Well, thanks, I’ll keep your suggestions in mind when buying. While I wasn’t particularily willing to overclock, the specs you give make me want to. Please note that I’m far from being a pc ignorant bum, and I perfectly know the BIOS and the other stuff you mentionned :)

Thanks anyway :)


it’s not about damaging hardware, it’s about stability :).

people wonder why suddenly their PC crash, then they remembered they O/C the hell out of it.

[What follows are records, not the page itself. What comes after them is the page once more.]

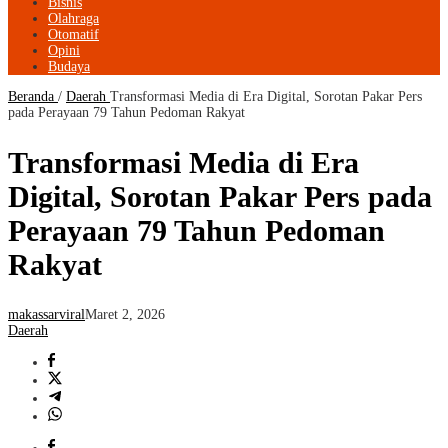
Bisnis
Olahraga
Otomatif
Opini
Budaya
Beranda
/
Daerah
Transformasi Media di Era Digital, Sorotan Pakar Pers
pada Perayaan 79 Tahun Pedoman Rakyat
Transformasi Media di Era
Digital, Sorotan Pakar Pers pada
Perayaan 79 Tahun Pedoman
Rakyat
makassarviral
Maret 2, 2026
Daerah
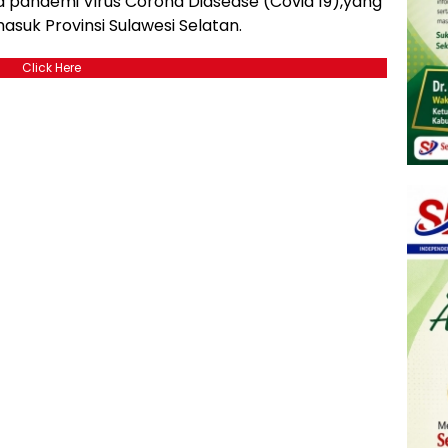
andemi Virus Corona Diasease (Covid 19),yang
suk Provinsi Sulawesi Selatan.
Click Here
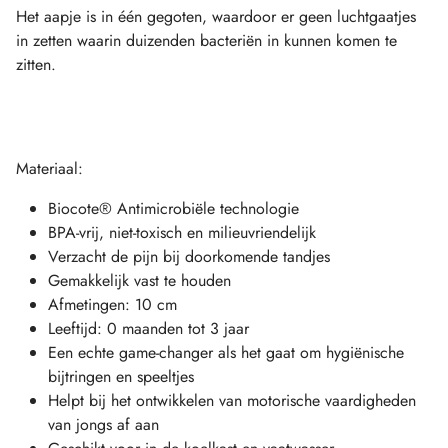
Het aapje is in één gegoten, waardoor er geen luchtgaatjes
in zetten waarin duizenden bacteriën in kunnen komen te
zitten.
Materiaal:
Biocote® Antimicrobiële technologie
BPA-vrij, niet-toxisch en milieuvriendelijk
Verzacht de pijn bij doorkomende tandjes
Gemakkelijk vast te houden
Afmetingen: 10 cm
Leeftijd: 0 maanden tot 3 jaar
Een echte game-changer als het gaat om hygiënische
bijtringen en speeltjes
Helpt bij het ontwikkelen van motorische vaardigheden
van jongs af aan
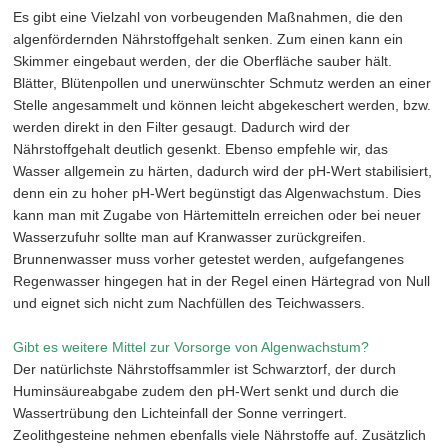
Es gibt eine Vielzahl von vorbeugenden Maßnahmen, die den
algenfördernden Nährstoffgehalt senken. Zum einen kann ein
Skimmer eingebaut werden, der die Oberfläche sauber hält.
Blätter, Blütenpollen und unerwünschter Schmutz werden an einer
Stelle angesammelt und können leicht abgekeschert werden, bzw.
werden direkt in den Filter gesaugt. Dadurch wird der
Nährstoffgehalt deutlich gesenkt. Ebenso empfehle wir, das
Wasser allgemein zu härten, dadurch wird der pH-Wert stabilisiert,
denn ein zu hoher pH-Wert begünstigt das Algenwachstum. Dies
kann man mit Zugabe von Härtemitteln erreichen oder bei neuer
Wasserzufuhr sollte man auf Kranwasser zurückgreifen.
Brunnenwasser muss vorher getestet werden, aufgefangenes
Regenwasser hingegen hat in der Regel einen Härtegrad von Null
und eignet sich nicht zum Nachfüllen des Teichwassers.
Gibt es weitere Mittel zur Vorsorge von Algenwachstum?
Der natürlichste Nährstoffsammler ist Schwarztorf, der durch
Huminsäureabgabe zudem den pH-Wert senkt und durch die
Wassertrübung den Lichteinfall der Sonne verringert.
Zeolithgesteine nehmen ebenfalls viele Nährstoffe auf. Zusätzlich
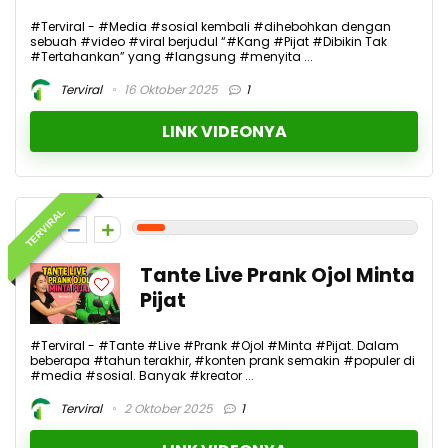
#Terviral - #Media #sosial kembali #dihebohkan dengan
sebuah #video #viral berjudul “#Kang #Pijat #Dibikin Tak
#Tertahankan” yang #langsung #menyita ...
Terviral
16 Oktober 2025
1
LINK VIDEONYA
TERVIRAL
1
Tante Live Prank Ojol Minta
Pijat
#Terviral - #Tante #Live #Prank #Ojol #Minta #Pijat. Dalam
beberapa #tahun terakhir, #konten prank semakin #populer di
#media #sosial. Banyak #kreator ...
Terviral
2 Oktober 2025
1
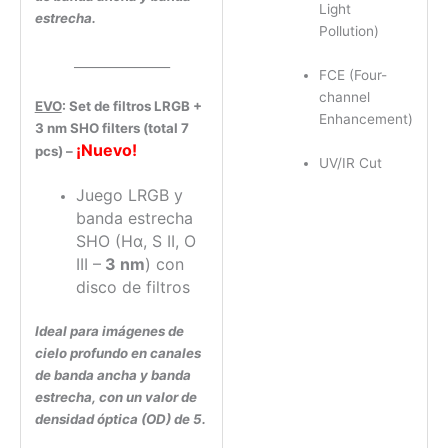
Light
estrecha.
Pollution)
________________
FCE (Four-
channel
EVO
: Set de filtros LRGB +
Enhancement)
3 nm SHO filters (total 7
¡Nuevo!
pcs) –
UV/IR Cut
Juego LRGB y
banda estrecha
SHO (Hα, S II, O
III –
3 nm
) con
disco de filtros
Ideal para imágenes de
cielo profundo en canales
de banda ancha y banda
estrecha, con un valor de
densidad óptica (OD) de 5.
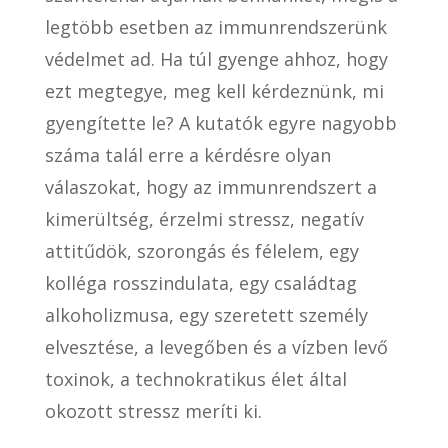
legtöbb esetben az immunrendszerünk
védelmet ad. Ha túl gyenge ahhoz, hogy
ezt megtegye, meg kell kérdeznünk, mi
gyengítette le? A kutatók egyre nagyobb
száma talál erre a kérdésre olyan
válaszokat, hogy az immunrendszert a
kimerültség, érzelmi stressz, negatív
attitűdök, szorongás és félelem, egy
kolléga rosszindulata, egy családtag
alkoholizmusa, egy szeretett személy
elvesztése, a levegőben és a vízben levő
toxinok, a technokratikus élet által
okozott stressz meríti ki.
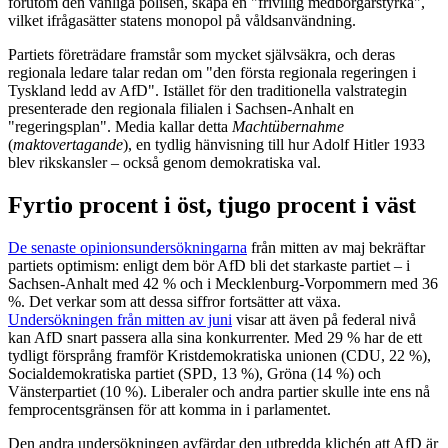
förutom den vanliga polisen, skapa en "frivillig medborgarstyrka",
vilket ifrågasätter statens monopol på våldsanvändning.
Partiets företrädare framstår som mycket självsäkra, och deras
regionala ledare talar redan om "den första regionala regeringen i
Tyskland ledd av AfD". Istället för den traditionella valstrategin
presenterade den regionala filialen i Sachsen-Anhalt en
"regeringsplan". Media kallar detta
Machtübernahme
(
maktovertagande
), en tydlig hänvisning till hur Adolf Hitler 1933
blev rikskansler – också genom demokratiska val.
Fyrtio procent i öst, tjugo procent i väst
De senaste opinionsundersökningarna
från mitten av maj bekräftar
partiets optimism: enligt dem bör AfD bli det starkaste partiet – i
Sachsen-Anhalt med 42 % och i Mecklenburg-Vorpommern med 36
%. Det verkar som att dessa siffror fortsätter att växa.
Undersökningen från mitten av juni
visar att även på federal nivå
kan AfD snart passera alla sina konkurrenter. Med 29 % har de ett
tydligt försprång framför Kristdemokratiska unionen (CDU, 22 %),
Socialdemokratiska partiet (SPD, 13 %), Gröna (14 %) och
Vänsterpartiet (10 %). Liberaler och andra partier skulle inte ens nå
femprocentsgränsen för att komma in i parlamentet.
Den andra undersökningen avfärdar den utbredda klichén att AfD är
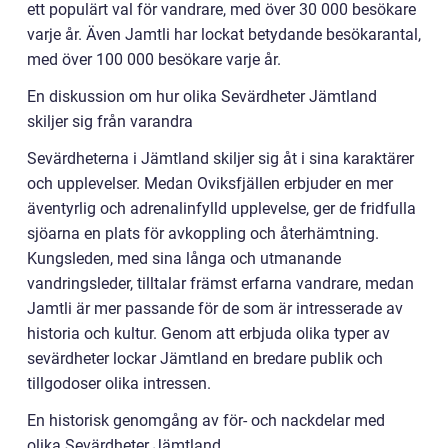
ett populärt val för vandrare, med över 30 000 besökare
varje år. Även Jamtli har lockat betydande besökarantal,
med över 100 000 besökare varje år.
En diskussion om hur olika Sevärdheter Jämtland
skiljer sig från varandra
Sevärdheterna i Jämtland skiljer sig åt i sina karaktärer
och upplevelser. Medan Oviksfjällen erbjuder en mer
äventyrlig och adrenalinfylld upplevelse, ger de fridfulla
sjöarna en plats för avkoppling och återhämtning.
Kungsleden, med sina långa och utmanande
vandringsleder, tilltalar främst erfarna vandrare, medan
Jamtli är mer passande för de som är intresserade av
historia och kultur. Genom att erbjuda olika typer av
sevärdheter lockar Jämtland en bredare publik och
tillgodoser olika intressen.
En historisk genomgång av för- och nackdelar med
olika Sevärdheter Jämtland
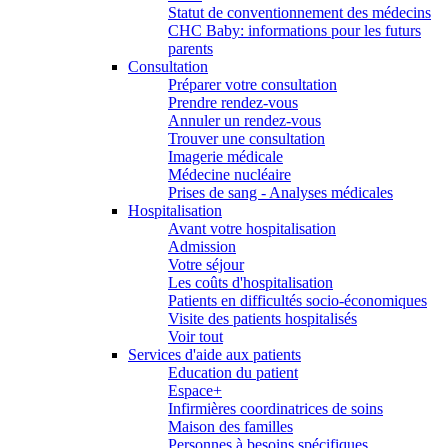
Statut de conventionnement des médecins
CHC Baby: informations pour les futurs
parents
Consultation
Préparer votre consultation
Prendre rendez-vous
Annuler un rendez-vous
Trouver une consultation
Imagerie médicale
Médecine nucléaire
Prises de sang - Analyses médicales
Hospitalisation
Avant votre hospitalisation
Admission
Votre séjour
Les coûts d'hospitalisation
Patients en difficultés socio-économiques
Visite des patients hospitalisés
Voir tout
Services d'aide aux patients
Education du patient
Espace+
Infirmières coordinatrices de soins
Maison des familles
Personnes à besoins spécifiques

So what i’m saying is that unless you “in the know” you’re going to spend some time with the O/C stuff, that is of course if you want a decent O/C. :lol:

when it comes to stability, it’s at least rather simple to determine if your rig became unstable due to overclocking or not.
a rather popular tool for that task is called “prime95” which can be freely downloaded over HERE.

it’s a tool which continously calculates prime numbers and whilst doing so stresses CPU/RAM/Northbridge transfers to the absolute maximum.
the heat generated by this is probably the most possible heat an application is able to produce, so if you’re in safe temp regions after one hour of testing, you know there’s no app driving your system any further.

whenever a system finishes prime95’s stress test after 24h without any errors, it can be regarded as “stable” - at least when it comes to cpu/ram/northbridge functionality.
if you still get crashes after successfully testing with prime you know it’s not due to overclocking at least.

that’s a good test indeed ;), make a snapshot of your configuration and stress it… each time you change a component you have to recheck it of course.